TAMPA, Fla. — It’s a moment and story that Chantal Hevia won’t soon forget.
“It was sort of like this weight of history in my hand,” Hevia, CEO of the Ybor City Museum Society, said.
She recently found out that Tampa Councilman Luis Viera had been in contact with Ignacio Martinez-Ybor, a descendent of cigar magnate Vicente Martinez-Ybor.
But it wasn’t about that piece of rich history that molded the beginning of Tampa.
It was about Vicente’s grandson, Salvador.
“We’re here today to honor a man whose name too many of us do not know, but is so very relevant to our city of Tampa and to the very concept of American honor,” said Viera.
In the early 20th century, Salvador lived in the Tampa area but had moved back and was living in Cuba in the late 30s and early 40s. Then Pearl Harbor happened.
“Ybor was a son of wealth who left a life of affluence and peace in Cuba to come back to his native United States, to take up arms for the United States in World War Two,” Viera said.
He ended up fighting for his country and paid the ultimate price doing so.

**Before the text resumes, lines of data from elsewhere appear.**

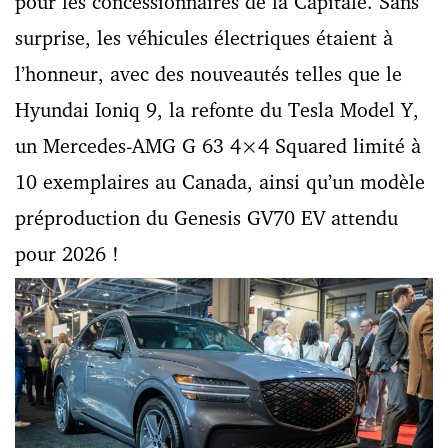
pour les concessionnaires de la Capitale. Sans
surprise, les véhicules électriques étaient à
l’honneur, avec des nouveautés telles que le
Hyundai Ioniq 9, la refonte du Tesla Model Y,
un Mercedes-AMG G 63 4×4 Squared limité à
10 exemplaires au Canada, ainsi qu’un modèle
préproduction du Genesis GV70 EV attendu
pour 2026 !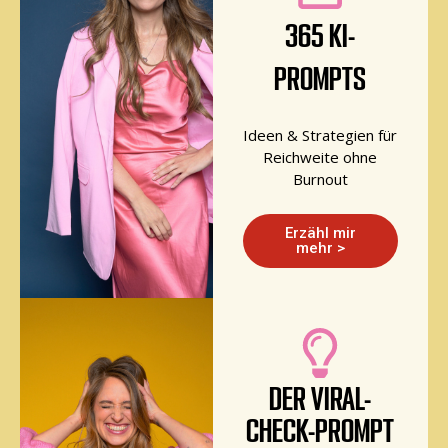
365 KI-
PROMPTS
Ideen & Strategien für
Reichweite ohne
Burnout
Erzähl mir
mehr >
DER VIRAL-
CHECK-PROMPT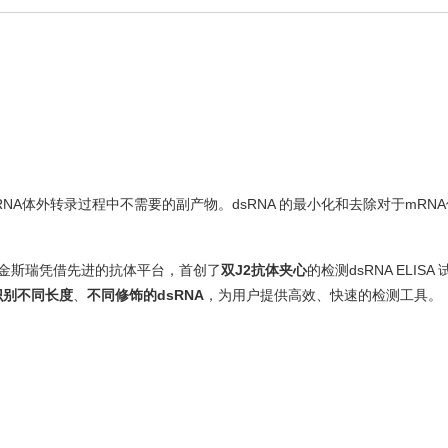
mRNA体外转录过程中不需要的副产物。dsRNA 的最小化和去除对于mRN
SA法。金斯瑞凭借先进的抗体平台，首创了
双J2抗体夹心
的检测dsRNA ELISA
识别不同长度
、
不同修饰的dsRNA
，为用户提供高效、快速的检测工具。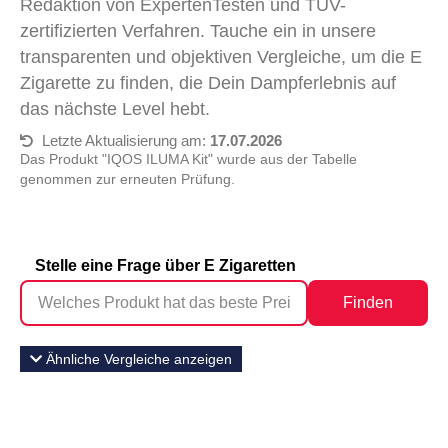
Redaktion von ExpertenTesten und TÜV-
zertifizierten Verfahren. Tauche ein in unsere
transparenten und objektiven Vergleiche, um die E
Zigarette zu finden, die Dein Dampferlebnis auf
das nächste Level hebt.
Letzte Aktualisierung am:
17.07.2026
Das Produkt "IQOS ILUMA Kit" wurde aus der Tabelle
genommen zur erneuten Prüfung.
Stelle eine Frage über E Zigaretten
Finden
Ähnliche Vergleiche anzeigen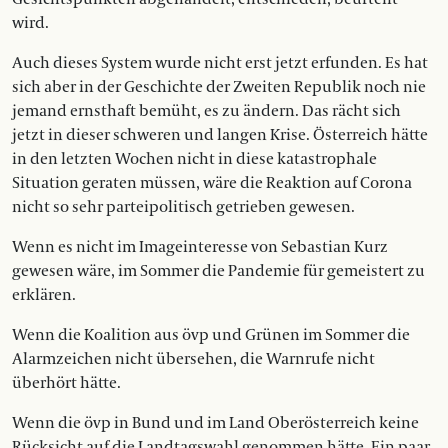
wird.
Auch dieses System wurde nicht erst jetzt erfunden. Es hat
sich aber in der Geschichte der Zweiten Republik noch nie
jemand ernsthaft bemüht, es zu ändern. Das rächt sich
jetzt in dieser schweren und langen Krise. Österreich hätte
in den letzten Wochen nicht in diese katastrophale
Situation geraten müssen, wäre die Reaktion auf Corona
nicht so sehr parteipolitisch getrieben gewesen.
Wenn es nicht im Imageinteresse von Sebastian Kurz
gewesen wäre, im Sommer die Pandemie für gemeistert zu
erklären.
Wenn die Koalition aus övp und Grünen im Sommer die
Alarmzeichen nicht übersehen, die Warnrufe nicht
überhört hätte.
Wenn die övp in Bund und im Land Oberösterreich keine
Rücksicht auf die Landtagswahl genommen hätte. Ein paar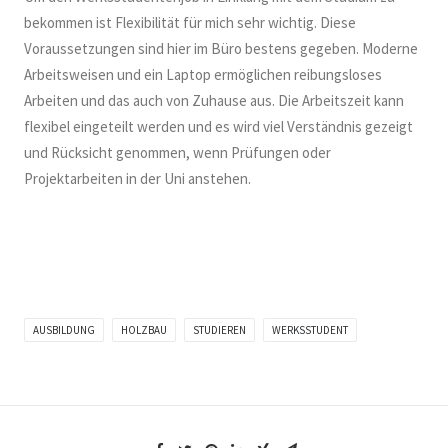
bekommen ist Flexibilität für mich sehr wichtig. Diese
Voraussetzungen sind hier im Büro bestens gegeben. Moderne
Arbeitsweisen und ein Laptop ermöglichen reibungsloses
Arbeiten und das auch von Zuhause aus. Die Arbeitszeit kann
flexibel eingeteilt werden und es wird viel Verständnis gezeigt
und Rücksicht genommen, wenn Prüfungen oder
Projektarbeiten in der Uni anstehen.
AUSBILDUNG
HOLZBAU
STUDIEREN
WERKSSTUDENT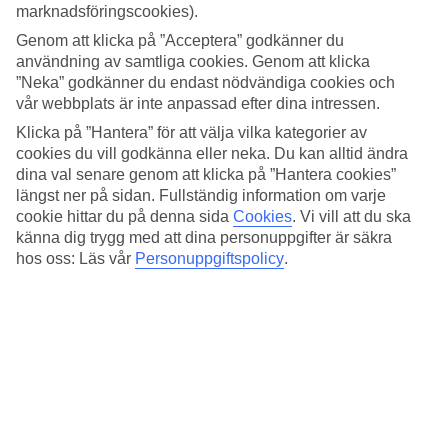
5/5
marknadsföringscookies).
Standard
3.8/5
Genom att klicka på ”Acceptera” godkänner du
användning av samtliga cookies. Genom att klicka
Om hotellet
”Neka” godkänner du endast nödvändiga cookies och
vår webbplats är inte anpassad efter dina intressen.
3*
Klicka på ”Hantera” för att välja vilka kategorier av
Officiell klassificering
cookies du vill godkänna eller neka. Du kan alltid ändra
dina val senare genom att klicka på ”Hantera cookies”
Det 3-stjärniga hotellet Hotel Sireno Torremolinos i Torremolinos är
ett hotell med bar, frukostbuffé och WiFi. Är barnen med på resan
längst ner på sidan. Fullständig information om varje
finns barnklubb/miniklubb. På området finns det
cookie hittar du på denna sida
Cookies
.
Vi vill att du ska
parkeringsmöjligheter. Hotellet hade sin senaste renovering år 2002.
känna dig trygg med att dina personuppgifter är säkra
Följande kreditkort accepteras på hotellet: American Express, Diners
hos oss: Läs vår
Personuppgiftspolicy
.
Club, EC Maestro, Mastercard och Visa.
Snabbfakta
Bad/strand
2,2 km
Utomhuspool
Ja
Restaurang/Bar
Ja/Ja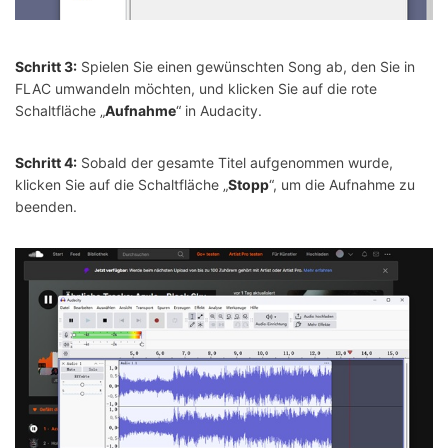
Schritt 3:
Spielen Sie einen gewünschten Song ab, den Sie in
FLAC umwandeln möchten, und klicken Sie auf die rote
Schaltfläche „
Aufnahme
“ in Audacity.
Schritt 4:
Sobald der gesamte Titel aufgenommen wurde,
klicken Sie auf die Schaltfläche „
Stopp
“, um die Aufnahme zu
beenden.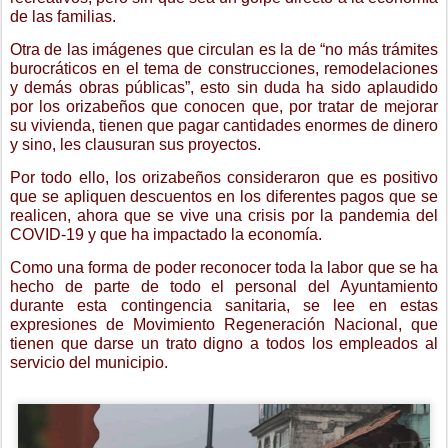
de las familias.
Otra de las imágenes que circulan es la de “no más trámites
burocráticos en el tema de construcciones, remodelaciones
y demás obras públicas”, esto sin duda ha sido aplaudido
por los orizabeños que conocen que, por tratar de mejorar
su vivienda, tienen que pagar cantidades enormes de dinero
y sino, les clausuran sus proyectos.
Por todo ello, los orizabeños consideraron que es positivo
que se apliquen descuentos en los diferentes pagos que se
realicen, ahora que se vive una crisis por la pandemia del
COVID-19 y que ha impactado la economía.
Como una forma de poder reconocer toda la labor que se ha
hecho de parte de todo el personal del Ayuntamiento
durante esta contingencia sanitaria, se lee en estas
expresiones de Movimiento Regeneración Nacional, que
tienen que darse un trato digno a todos los empleados al
servicio del municipio.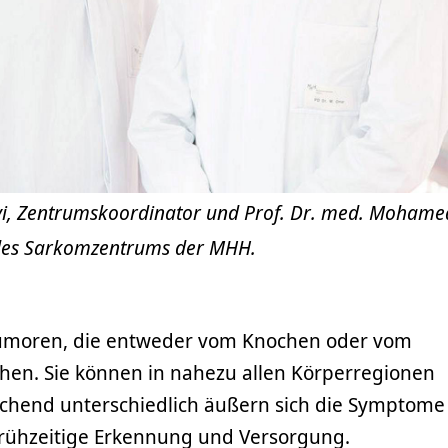
nyi, Zentrumskoordinator und Prof. Dr. med. Mohame
 des Sarkomzentrums der MHH.
Tumoren, die entweder vom Knochen oder vom
en. Sie können in nahezu allen Körperregionen
chend unterschiedlich äußern sich die Symptome
 frühzeitige Erkennung und Versorgung.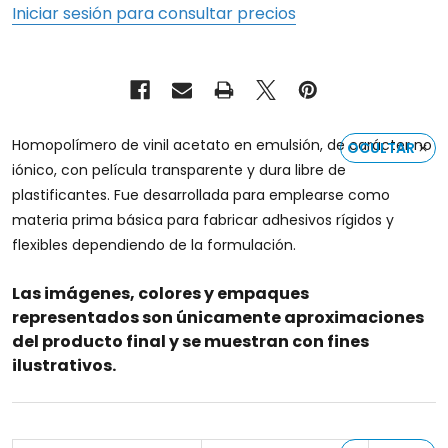
Iniciar sesión para consultar precios
Homopolímero de vinil acetato en emulsión, de carácter no
OCULTAR
iónico, con película transparente y dura libre de
plastificantes. Fue desarrollada para emplearse como
materia prima básica para fabricar adhesivos rígidos y
flexibles dependiendo de la formulación.
Las imágenes, colores y empaques
representados son únicamente aproximaciones
del producto final y se muestran con fines
ilustrativos.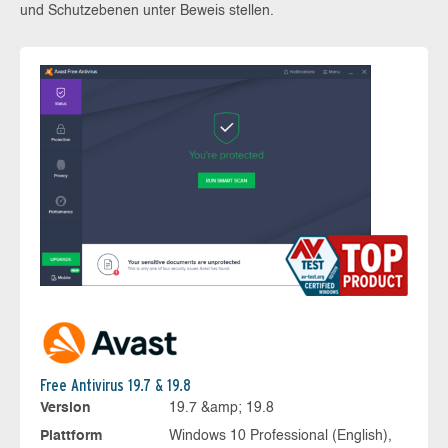
und Schutzebenen unter Beweis stellen.
Free Antivirus 19.7 & 19.8
Version
19.7 &amp; 19.8
Plattform
Windows 10 Professional (English),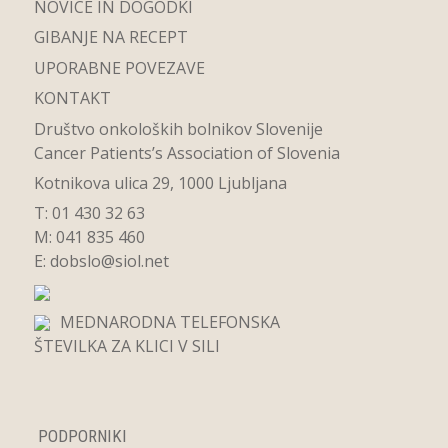
NOVICE IN DOGODKI
GIBANJE NA RECEPT
UPORABNE POVEZAVE
KONTAKT
Društvo onkoloških bolnikov Slovenije
Cancer Patients’s Association of Slovenia
Kotnikova ulica 29, 1000 Ljubljana
T: 01 430 32 63
M: 041 835 460
E:
dobslo@siol.net
MEDNARODNA TELEFONSKA
ŠTEVILKA ZA KLICI V SILI
PODPORNIKI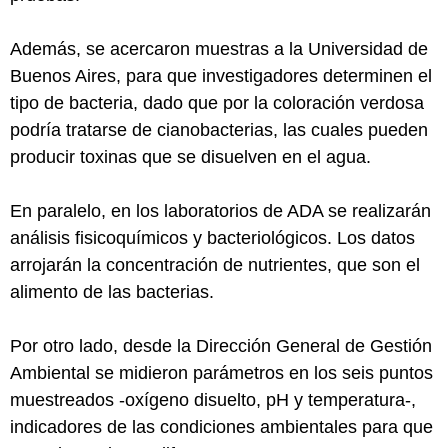
Además, se acercaron muestras a la Universidad de
Buenos Aires, para que investigadores determinen el
tipo de bacteria, dado que por la coloración verdosa
podría tratarse de cianobacterias, las cuales pueden
producir toxinas que se disuelven en el agua.
En paralelo, en los laboratorios de ADA se realizarán
análisis fisicoquímicos y bacteriológicos. Los datos
arrojarán la concentración de nutrientes, que son el
alimento de las bacterias.
Por otro lado, desde la Dirección General de Gestión
Ambiental se midieron parámetros en los seis puntos
muestreados -oxígeno disuelto, pH y temperatura-,
indicadores de las condiciones ambientales para que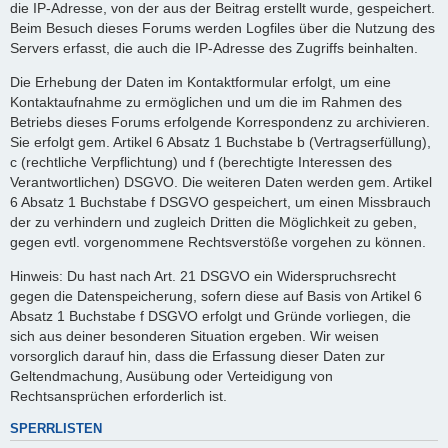
die IP-Adresse, von der aus der Beitrag erstellt wurde, gespeichert.
Beim Besuch dieses Forums werden Logfiles über die Nutzung des
Servers erfasst, die auch die IP-Adresse des Zugriffs beinhalten.
Die Erhebung der Daten im Kontaktformular erfolgt, um eine
Kontaktaufnahme zu ermöglichen und um die im Rahmen des
Betriebs dieses Forums erfolgende Korrespondenz zu archivieren.
Sie erfolgt gem. Artikel 6 Absatz 1 Buchstabe b (Vertragserfüllung),
c (rechtliche Verpflichtung) und f (berechtigte Interessen des
Verantwortlichen) DSGVO. Die weiteren Daten werden gem. Artikel
6 Absatz 1 Buchstabe f DSGVO gespeichert, um einen Missbrauch
der zu verhindern und zugleich Dritten die Möglichkeit zu geben,
gegen evtl. vorgenommene Rechtsverstöße vorgehen zu können.
Hinweis: Du hast nach Art. 21 DSGVO ein Widerspruchsrecht
gegen die Datenspeicherung, sofern diese auf Basis von Artikel 6
Absatz 1 Buchstabe f DSGVO erfolgt und Gründe vorliegen, die
sich aus deiner besonderen Situation ergeben. Wir weisen
vorsorglich darauf hin, dass die Erfassung dieser Daten zur
Geltendmachung, Ausübung oder Verteidigung von
Rechtsansprüchen erforderlich ist.
SPERRLISTEN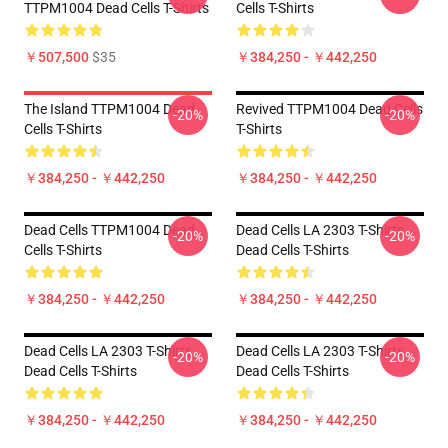
TTPM1004 Dead Cells T-Shirts
Cells T-Shirts
￥507,500
$35
￥384,250 - ￥442,250
The Island TTPM1004 Dead
Revived TTPM1004 Dead Cells
-20%
-20%
Cells T-Shirts
T-Shirts
￥384,250 - ￥442,250
￥384,250 - ￥442,250
Dead Cells TTPM1004 Dead
Dead Cells LA 2303 T-Shirts
-20%
-20%
Cells T-Shirts
Dead Cells T-Shirts
￥384,250 - ￥442,250
￥384,250 - ￥442,250
Dead Cells LA 2303 T-Shirts
Dead Cells LA 2303 T-Shirts
-20%
-20%
Dead Cells T-Shirts
Dead Cells T-Shirts
￥384,250 - ￥442,250
￥384,250 - ￥442,250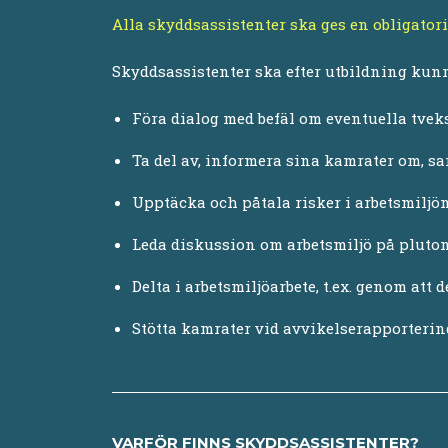
Alla skyddsassistenter ska ges en obligato
Skyddsassistenter ska efter utbildning kun
Föra dialog med befäl om eventuella tve
Ta del av, informera sina kamrater om, 
Upptäcka och påtala risker i arbetsmiljö
Leda diskussion om arbetsmiljö på pluto
Delta i arbetsmiljöarbete, t.ex. genom att 
Stötta kamrater vid avvikelserapportering
VARFÖR FINNS SKYDDSASSISTENTER?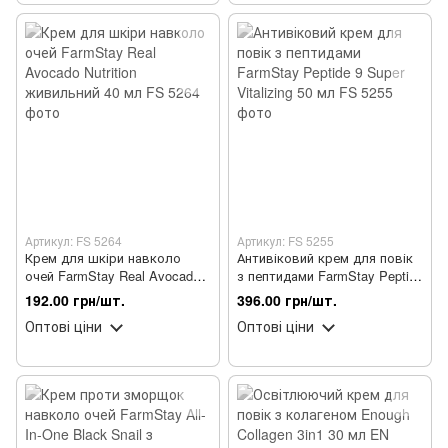
Артикул: FS 5264
Артикул: FS 5255
Крем для шкіри навколо
Антивіковий крем для повік
очей FarmStay Real Avocado
з пептидами FarmStay Peptide
Nutrition живильний 40 мл
9 Super Vitalizing 50 мл
192.00 грн/шт.
396.00 грн/шт.
Оптові ціни
Оптові ціни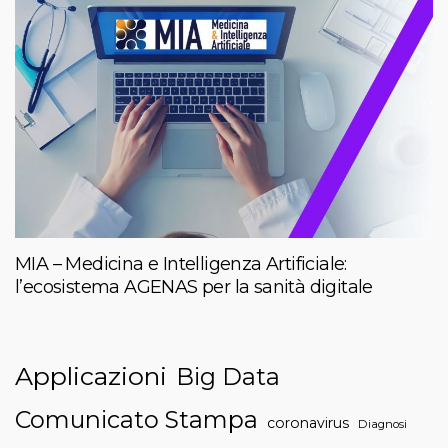
MIA – Medicina e Intelligenza Artificiale:
l’ecosistema AGENAS per la sanità digitale
Applicazioni
Big Data
Comunicato Stampa
coronavirus
Diagnosi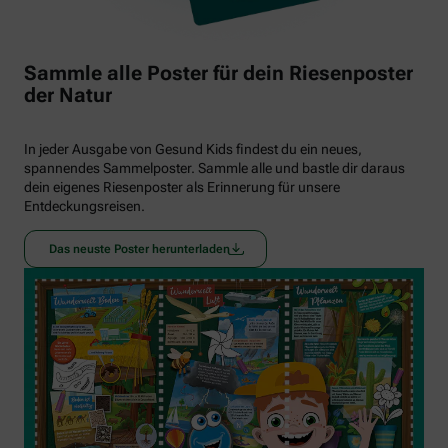
Sammle alle Poster für dein Riesenposter
der Natur
In jeder Ausgabe von Gesund Kids findest du ein neues,
spannendes Sammelposter. Sammle alle und bastle dir daraus
dein eigenes Riesenposter als Erinnerung für unsere
Entdeckungsreisen.
Das neuste Poster herunterladen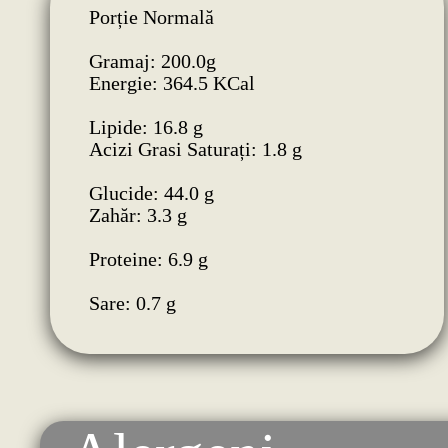
Porție Normală
Gramaj: 200.0g
Energie: 364.5 KCal
Lipide: 16.8 g
Acizi Grasi Saturați: 1.8 g
Glucide: 44.0 g
Zahăr: 3.3 g
Proteine: 6.9 g
Sare: 0.7 g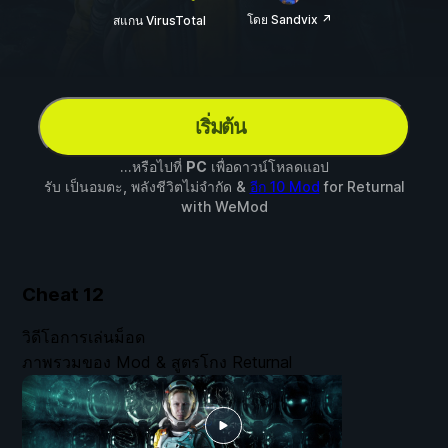
โดย Sandvix ↗
สแกน VirusTotal
เริ่มต้น
...หรือไปที่
PC
เพื่อดาวน์โหลดแอป
รับ เป็นอมตะ, พลังชีวิตไม่จำกัด &
อีก 10 Mod
for
Returnal
with
WeMod
Cheat
12
วิดีโอการเล่นม็อด
ภาพรวมของ Mod & สูตรโกง Returnal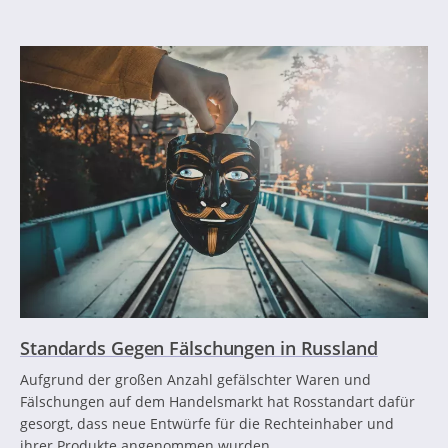
Standards Gegen Fälschungen in Russland
Aufgrund der großen Anzahl gefälschter Waren und
Fälschungen auf dem Handelsmarkt hat Rosstandart dafür
gesorgt, dass neue Entwürfe für die Rechteinhaber und
ihrer Produkte angenommen wurden.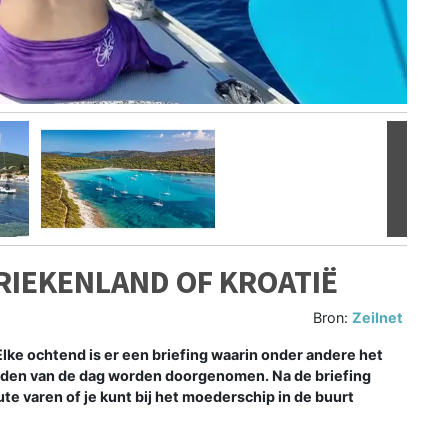
Volgen
GRIEKENLAND OF KROATIË
Bron:
Zeilnet
t. Elke ochtend is er een briefing waarin onder andere het
den van de dag worden doorgenomen. Na de briefing
ute varen of je kunt bij het moederschip in de buurt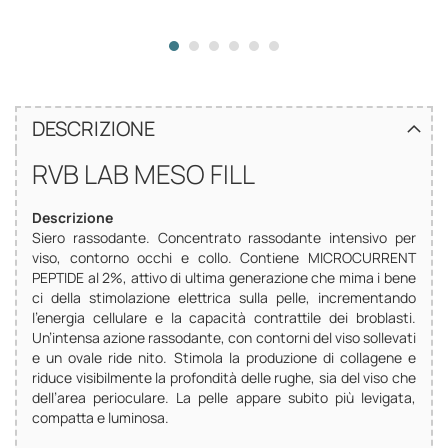
DESCRIZIONE
RVB LAB MESO FILL
Descrizione
Siero rassodante. Concentrato rassodante intensivo per
viso, contorno occhi e collo. Contiene MICROCURRENT
PEPTIDE al 2%, attivo di ultima generazione che mima i bene
ci della stimolazione elettrica sulla pelle, incrementando
l’energia cellulare e la capacità contrattile dei broblasti.
Un’intensa azione rassodante, con contorni del viso sollevati
e un ovale ride nito. Stimola la produzione di collagene e
riduce visibilmente la profondità delle rughe, sia del viso che
dell’area perioculare. La pelle appare subito più levigata,
compatta e luminosa.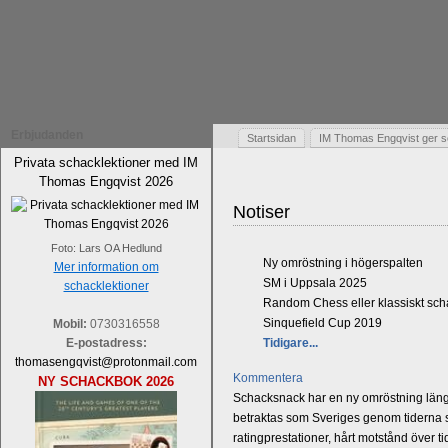
Erbjudanden
Startsidan
IM Thomas Engqvist ger s
Privata schacklektioner med IM
Thomas Engqvist 2026
Notiser
Foto: Lars OA Hedlund
Ny omröstning i högerspalten
Mer information om
SM i Uppsala 2025
schacklektioner
Random Chess eller klassiskt sc
Sinquefield Cup 2019
Mobil:
0730316558
E-postadress:
Tidigare...
thomasengqvist@protonmail.com
Kommentera
NY SCHACKBOK 2026
Schacksnack har en ny omröstning längst
betraktas som Sveriges genom tiderna st
ratingprestationer, hårt motstånd över t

In the years following, belongings from Salvador’s time in service would be sent to his nephew, Ignacio. One of those belongings was one of the highest honors a soldier can get: a purple heart.
“Ignacio would keep that purple heart from the age of four to until about a week ago when he would give it in Miami for it to be transferred over to this museum,” Viera said.
And although Ignacio is in his 80s now and was too sick to make the trip to Tampa, Salvador’s purple heart could come back to the Ybor’s home in the city named after his family.
“It represents not only Salvador Martinez-Ybor, but all those who have received Purple Hearts or who have fought for us,” Hevia said.
The purple heart is going to be placed in the Ybor City Museum State Park in an exhibit called made in the USA.
In commemoration of this moment, gold star families from Tampa were invited to speak in honor of Salvador and all the other men and women who have died while serving our country.
Their message is simple: remember their names and never forget their sacrifice.
“We’re proud of them and we are grateful for them and we owe them all a debt,” said Kelly Kowall, a gold star parent.
With Martinez-Ybor’s purple heart, Ybor City can now reflect and remember someone whose family helped shape Tampa into what it is today.